In my multi-part series, Eat Your Own Dog Food, I’m attempting to walk the talk and try, as best I can, to document much of this adventure with commentary aimed at the start up community. I hope it will help those of you looking to start/run your own thing.
Today’s installment is sub-titled “Your idea sucks but I’m not going to tell you because I want to be nice and polite.”
Over the last few weeks, I’ve been meeting with people from three loosely categorized groups: Users, Investors, and potential employees. All of these people are trusted, keep things confidential, etc, etc.
Shock #1 (not): Uh, yeah it is totally personal. I always thought this was the most important value I could provide as a VC: feedback and constructive criticism. As I started getting this ‘friendly advice’, I did have both sides of the kneejerk reactions. I soaked up the love and “dude that is so awesome, let me sell my kids and give you the money” feedback. I also bristled at those ‘people’ who ‘didn’t get it.’ Yeah, it can be personal.
Advice: Frame the discussion to get value. To try and get more clinical, I’ve started to show people a SWOT (Strengths, Weakness, Opportunities, Threats) chart with the threats/weakness part almost empty. I then say, you’re good, help me fill out these two sections. I get great feedback with this introduction. Since I’ve framed the discussion a bit, the person I ask feels good about giving solid feedback and I get into intellectual mode (mostly). The net result is solid feedback with the receiver (moi in this case) being in the right frame of mind to get it.
Shock #2 (not): You really want people to speak freely. Joe Catalfamo from SummerHill Ventures, is a good guy and exceptionally smart. When he gives feedback, he ties it to experiences he’s had in the field directly, with portfolio companies, or both. This is exactly what you want. Joe will give you data points that even if you disagree with, are points you need in your bag of answers.
Advice: Ask the right question(s): This is a variation of my first advice point. “What have you seen out there which tracks along my path” OR “You’ve invested in this space, why do you think the space is hard?” My point is to get the feedback. It all goes into the mix.

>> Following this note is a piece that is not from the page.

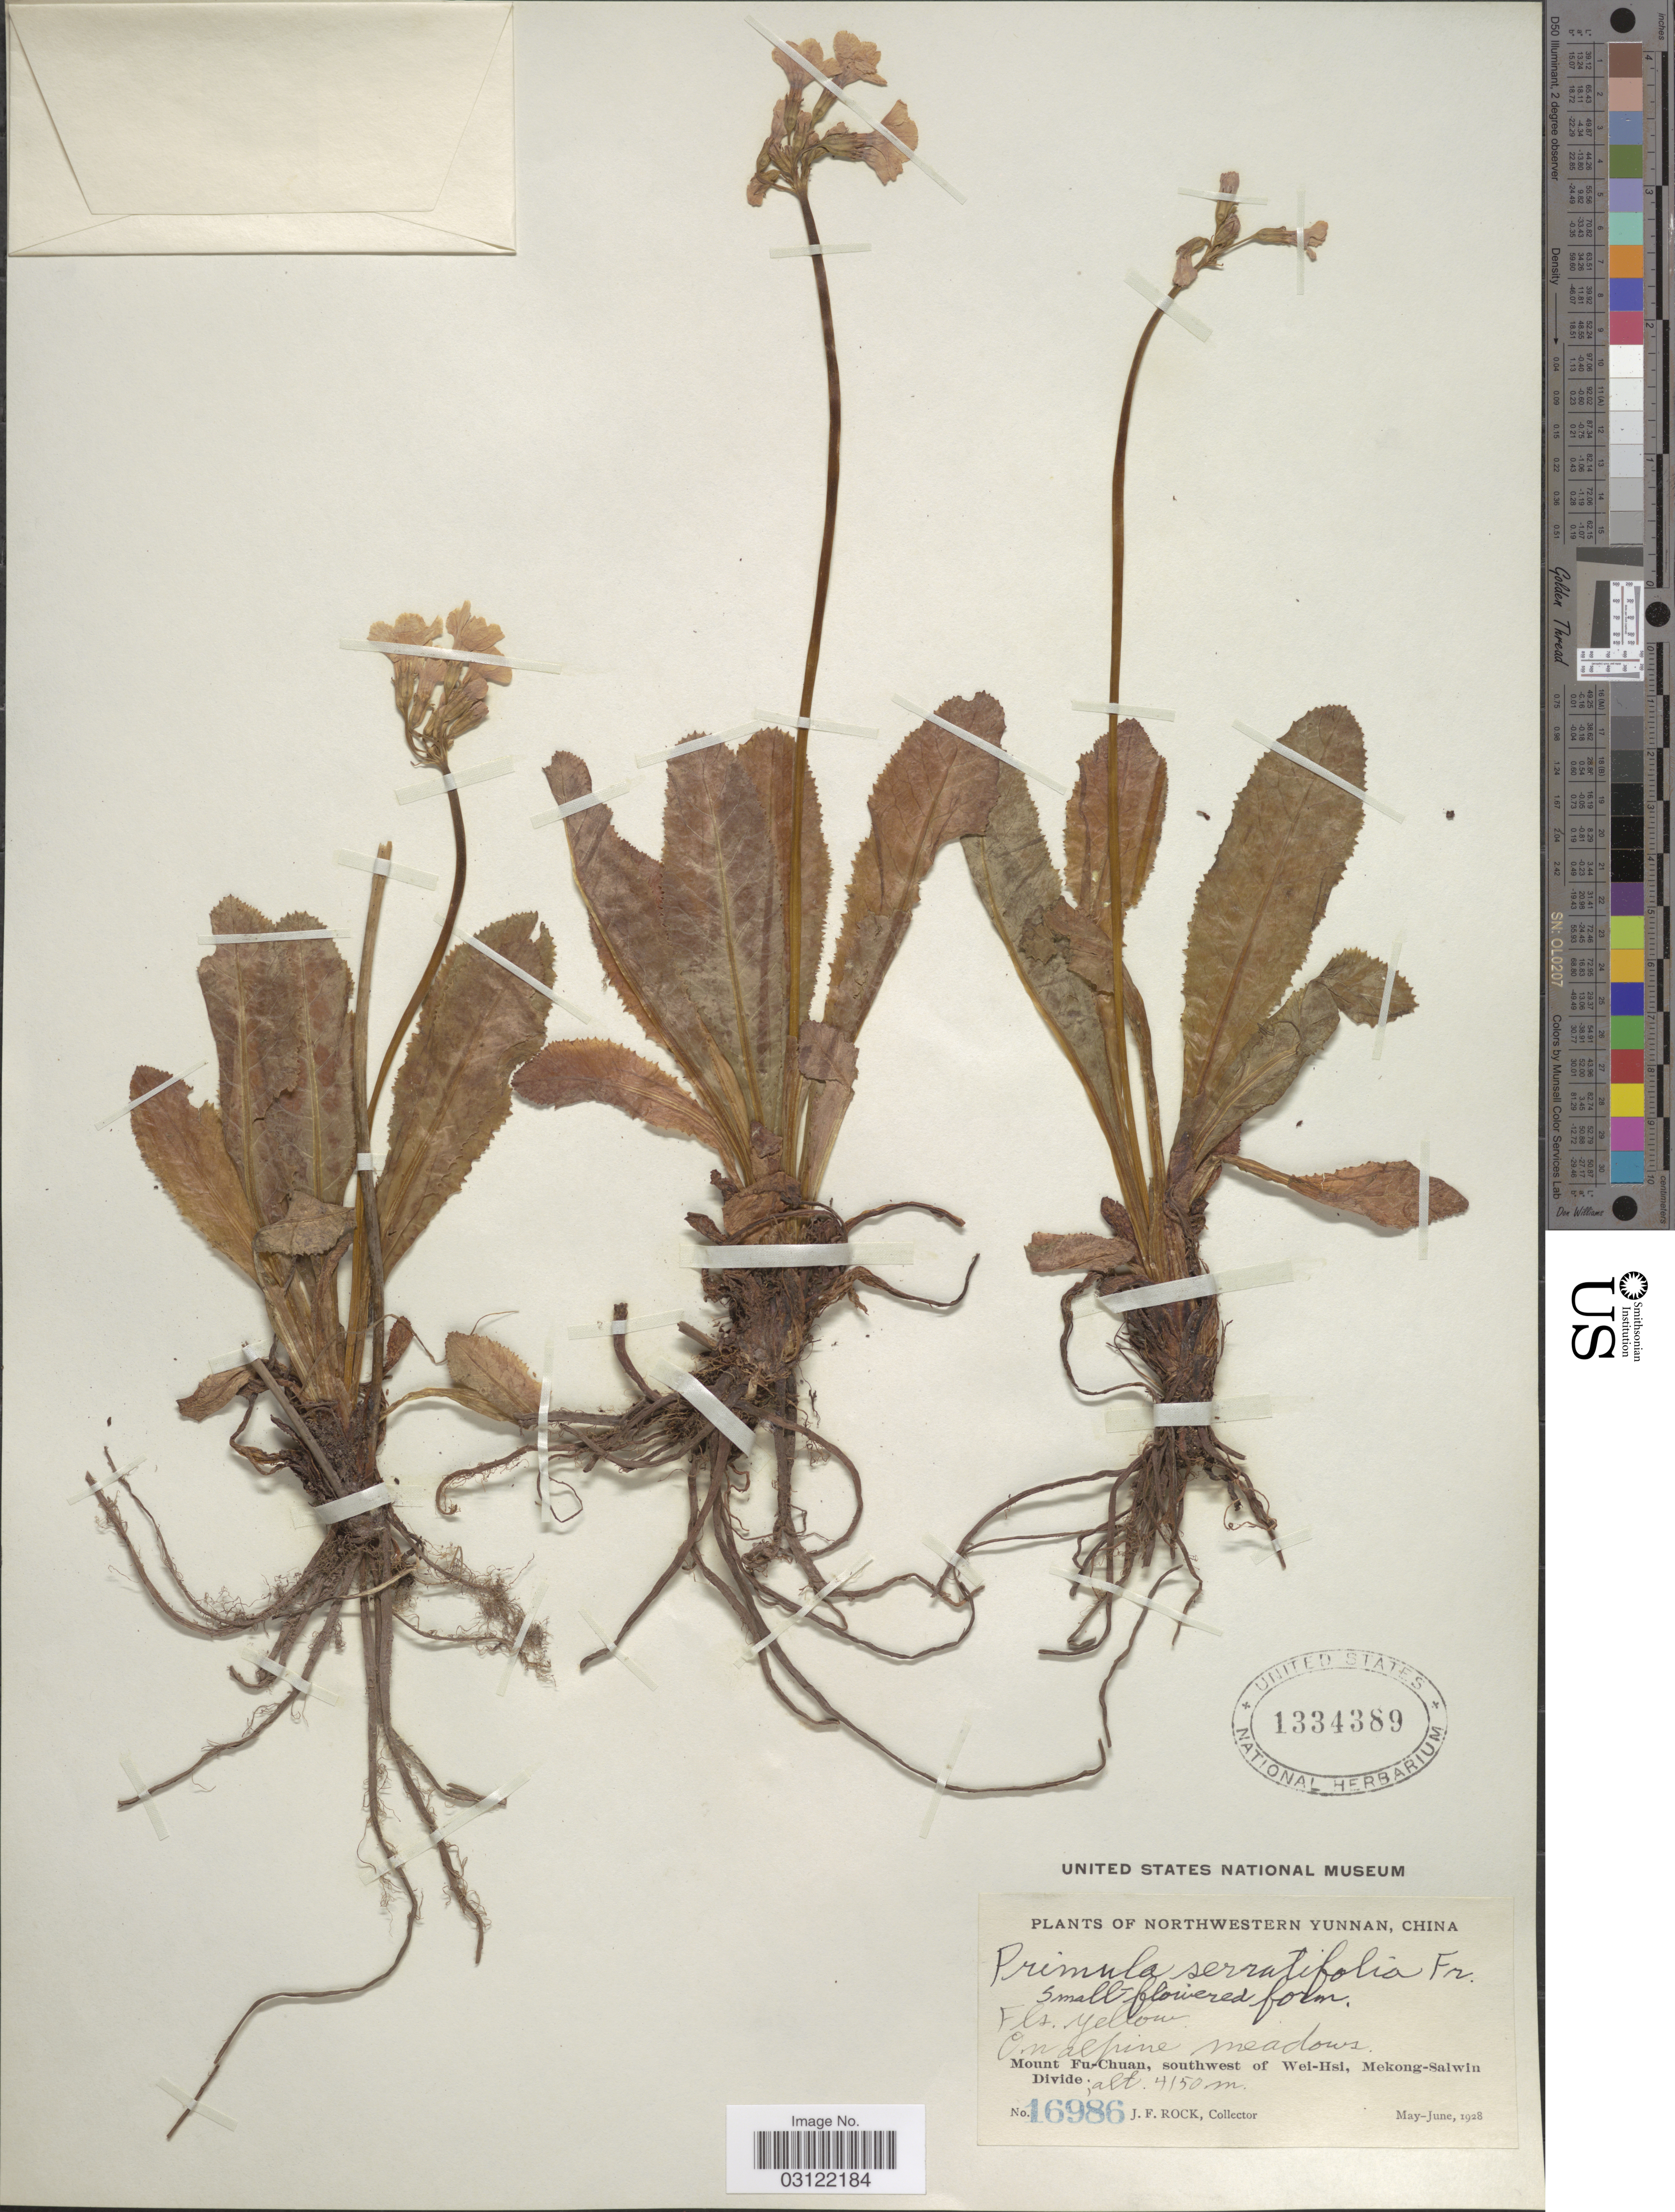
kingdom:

Keep in mind this has nothing to do with a VC saying yes or no. This is about the process of getting feedback. I mentioned Joe, not as a VC, but a trusted guy who’s opinion I trust.
It’s on you (and me) to create a framework/environment where this frank/open/detailed feedback can be obtained.
[Update] A guy sitting here in the airport asked me what I do. Gave him the pitch. Said "Son, that seems prety dumb, mobile phones are going to get back to just being phones. You kids try to make things too complicated." See, feedback... <sigh>... I can take it.







Can you pitch your startup to us (your readers)? Would love to hear it.